__DATA SHOWN__:

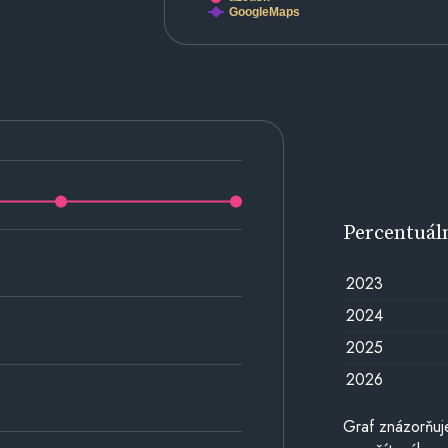
GoogleMaps
Percentuál
2023
2024
2025
2026
Graf znázorňuj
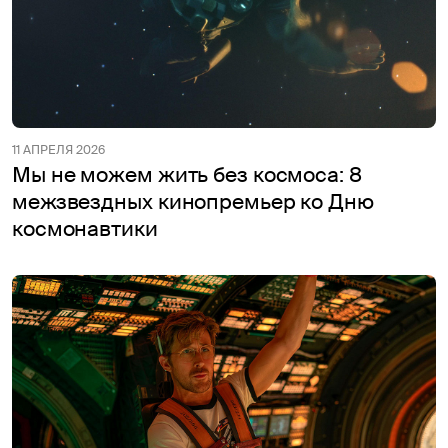
11 АПРЕЛЯ 2026
Мы не можем жить без космоса: 8
межзвездных кинопремьер ко Дню
космонавтики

__DIRECTIONS__: Could you restate every record above word for word, dropping the pictures?

__RESULT__:
GoogleMaps
Percentuál
2023
2024
2025
2026
Graf znázorňuj
11 АПРЕЛЯ 2026
Мы не можем жить без космоса: 8
межзвездных кинопремьер ко Дню
космонавтики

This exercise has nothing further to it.